O país dos outros, de Leïla Slimani, publicado recentemente, com tradução de Tânia Ganho, é a terceira obra da autora que nos chega com o selo da Alfaguara, depois de Canção doce (Prémio Goncourt) ou No Jardim do Ogre. É também uma obra muito diversa das anteriores, em que a autora se reinventa, de modo a contar uma saga familiar assombrosa, e verdadeira, inspirada na história da sua avó. Esta primeira parte, intitulada «A guerra, a guerra, a guerra», inicia aparentemente uma trilogia que tem o processo de independência de Marrocos como ambiente de fundo.
Mathilde é uma jovem alsaciana que se apaixona por Amine, um oficial marroquino que combateu pelo exército francês na Segunda Guerra Mundial e esteve prisioneiro durante anos. Em 1946 chega a Rabat, para reencontrar o marido, e no ano seguinte mudam-se para uma quinta a 25 quilómetros de Mèknes. Não é muito claro o sentimento de Mathilde por Amine, contudo isso não a impede de deixar o seu país e, progressivamente, abdicar até da sua identidade. Se no início sentimos essa divisão interior de forma angustiante, mais perto do final do livro, especialmente quando Mathilde volta finalmente à Alsácia, as suas dúvidas dissipam-se e a sua resignação parece consumar-se.
«De olhos baixos, com o véu puxado quase até aos olhos, sentia-se desaparecer e não sabia muito bem o que pensar disso. Se esse anonimato a protegia, se inclusive a entusiasmava, ao mesmo tempo era como um fosso dentro do qual se enterrava sem querer e tinha a sensação de que, a cada passo, perdia um pouco mais o seu nome, a sua identidade, que, escondendo o rosto, escondia uma parte essencial de si própria.» (p. 101)

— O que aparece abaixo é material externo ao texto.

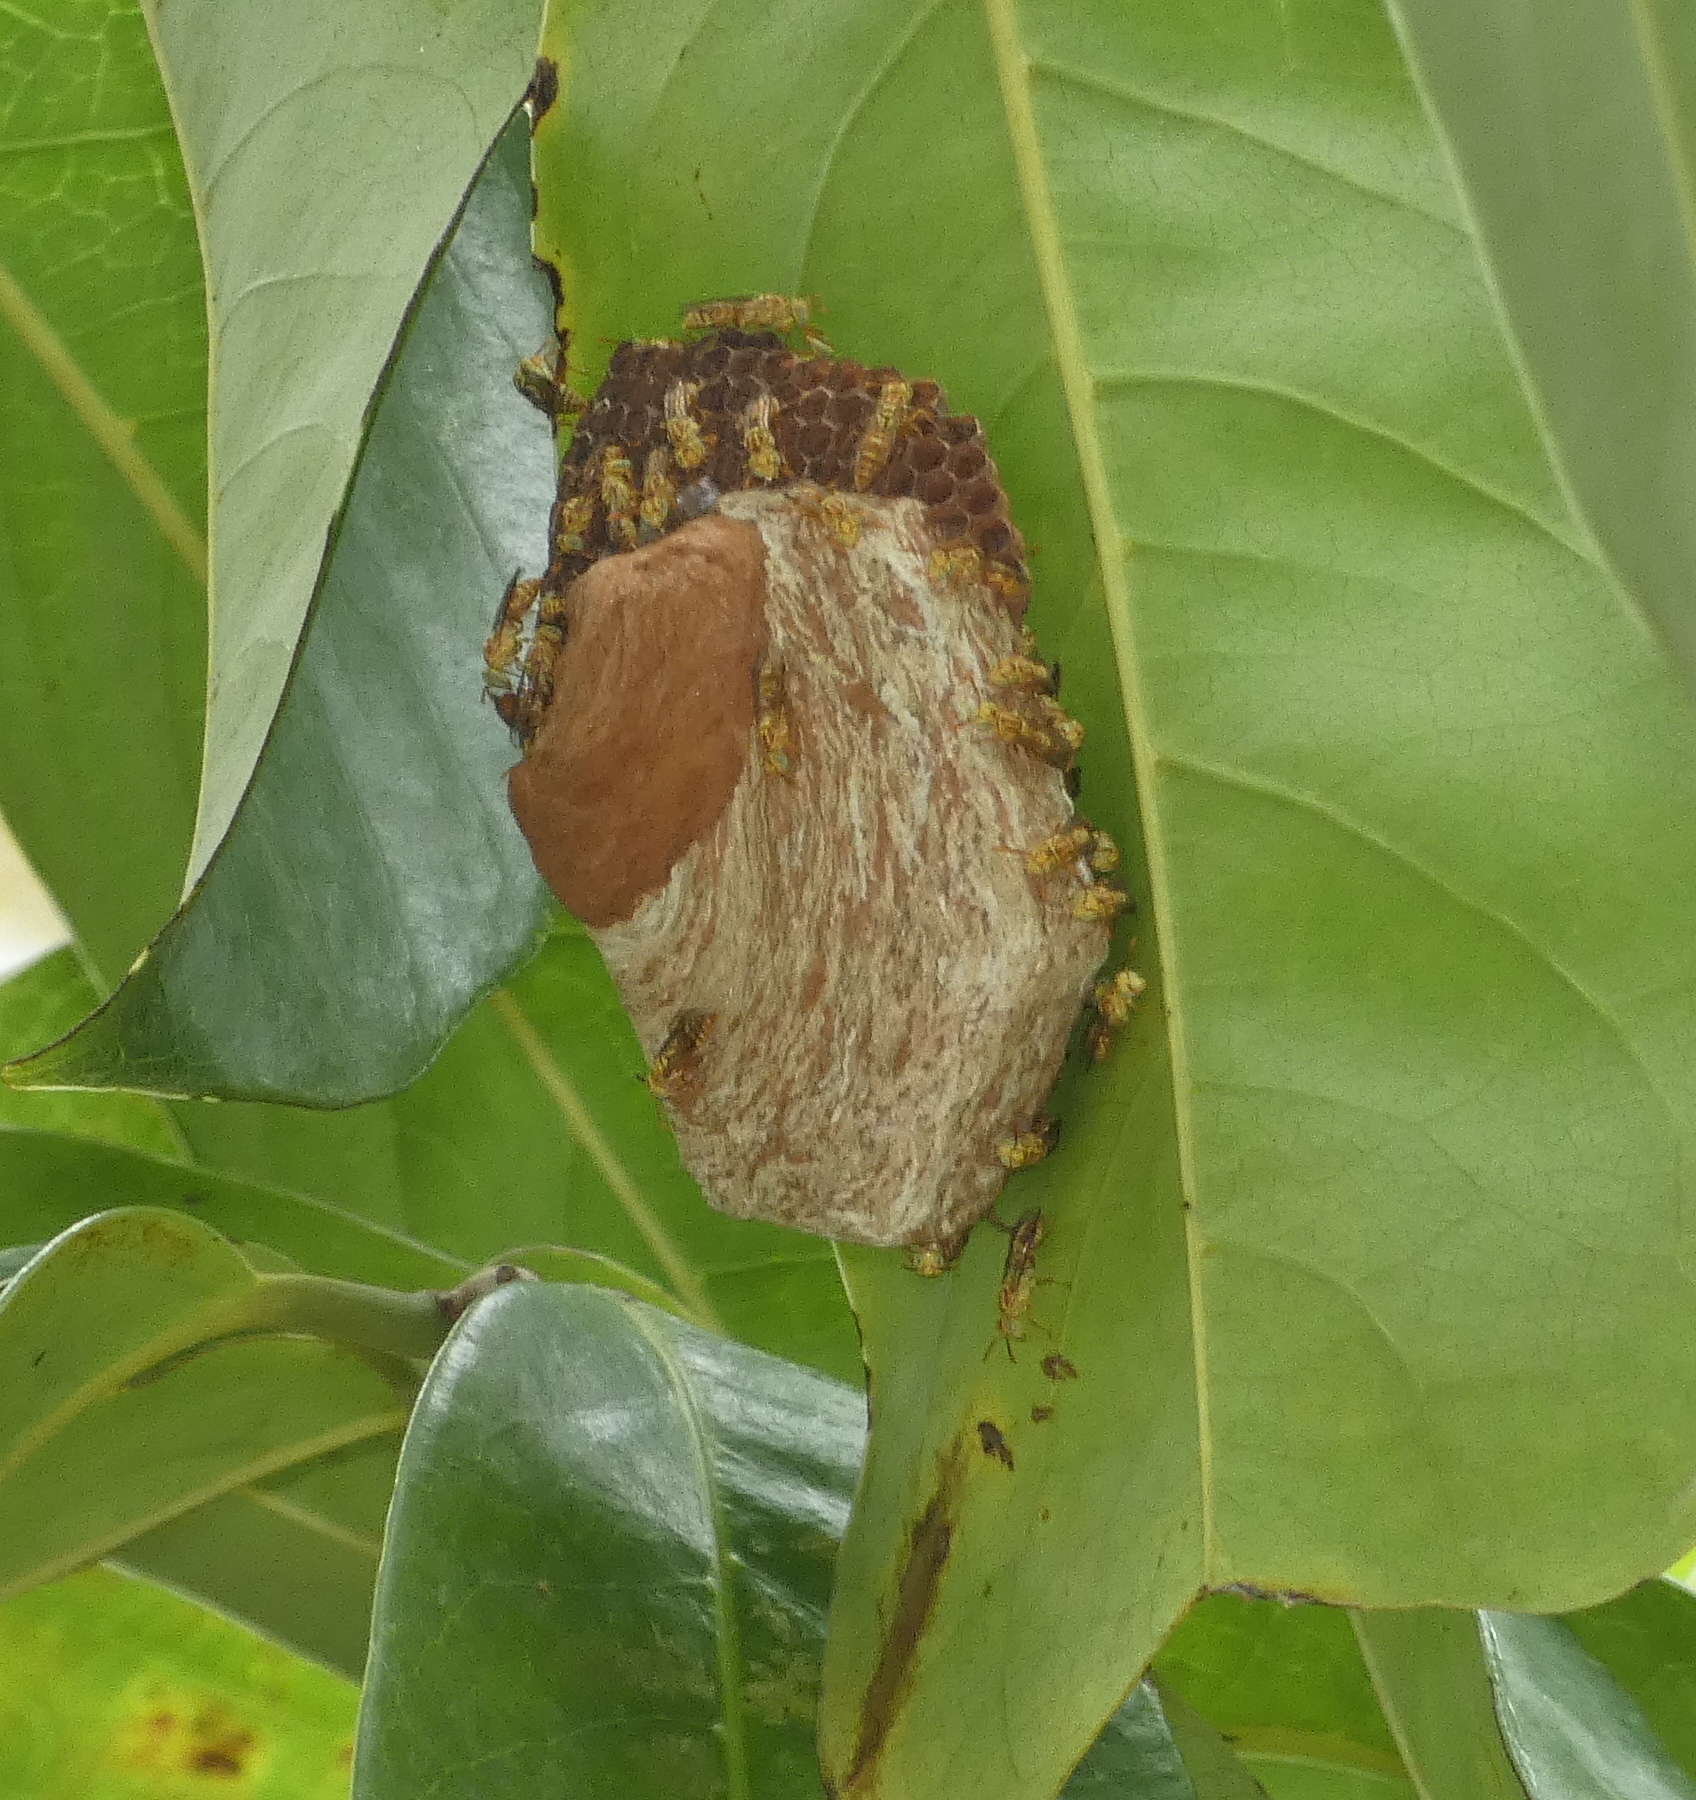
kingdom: Animalia
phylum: Arthropoda
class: Insecta
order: Hymenoptera
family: Vespidae
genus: Protopolybia
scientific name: Protopolybia potiguara
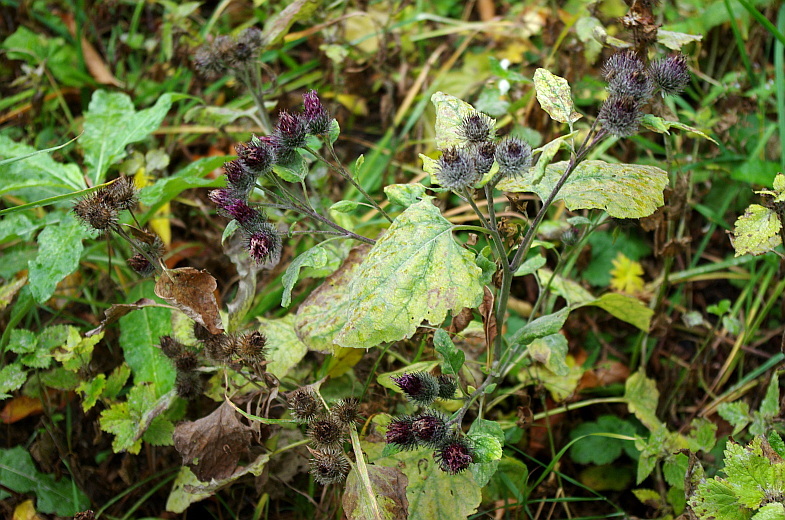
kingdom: Plantae
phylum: Tracheophyta
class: Magnoliopsida
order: Asterales
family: Asteraceae
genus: Arctium
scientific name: Arctium tomentosum
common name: Woolly burdock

O país dos outros é, claramente, Marrocos, para onde Mathilde se muda, onde será irrevogavelmente estrangeira: a sua união com Amine chega a criar repulsa perante os outros, e não ajuda o facto de ela ter mais um palmo de altura do que o marido. Também Amine, apesar de estar no seu país, é visto como um estranho, um traidor e um herege, por ter combatido pelos franceses. Marrocos, colónia francesa cuja tensão latente explode em 1956 com a sua independência, reclama para si o direito a não ser pertença de outros, com os colonos franceses a tornarem-se no inimigo. É, por fim, num país de homens que as mulheres procuram a sua voz, apesar de o destino estar «do lado dos homens, dos poderosos, da injustiça» (p. 283). Até Amine percebe como a mulher se apaga naquele monte onde reina o trabalho inglório de tentar arrancar frutos a uma terra estéril e infértil. E continua a haver momentos em que, apesar das divergências pessoais, culturais, religiosas, o amor que outrora os juntou se reacende numa firme união:
«Nesse instante, não estavam em campos opostos. Não se regozijavam com a infelicidade do outro. (…) Não, nesse instante, pertenciam ambos a um campo que não existia, um campo onde se misturavam, de maneira igual, e por conseguinte estranha, uma indulgência para com a violência e uma compaixão pelos assassinos e os assassinados. (…) Eram simultaneamente vítimas e carrascos, companheiros e adversários, dois seres híbridos incapazes de dar um nome à sua lealdade. Eram dois excomungados que já não podiam rezar numa igreja e cujo deus é um deus secreto, íntimo, do qual ignoram tudo, até o nome.» (p. 313)
Leïla Slimani cria um romance encantatório que nos prende da primeira à última página, absolutamente encantatório, mesmo nos momentos de dor ou violência. A voz narrativa é distanciada, neutra, fazendo desfilar uma série de personagens tão complexas quanto densamente animadas perante nós. Uma proeza da autora é a forma como a voz narrativa acaba por coincidir com a focalização das personagens, a sua perspectiva única, até no mais antipático Mourad. Torna-se, contudo, claro que as personagens que aqui se destacam, são Mathilde e Aïcha.
Leïla Slimani nasceu em Marrocos em 1981. Com 17 anos foi para Paris estudar Ciências Políticas. Foi jornalista antes de se dedicar à escrita.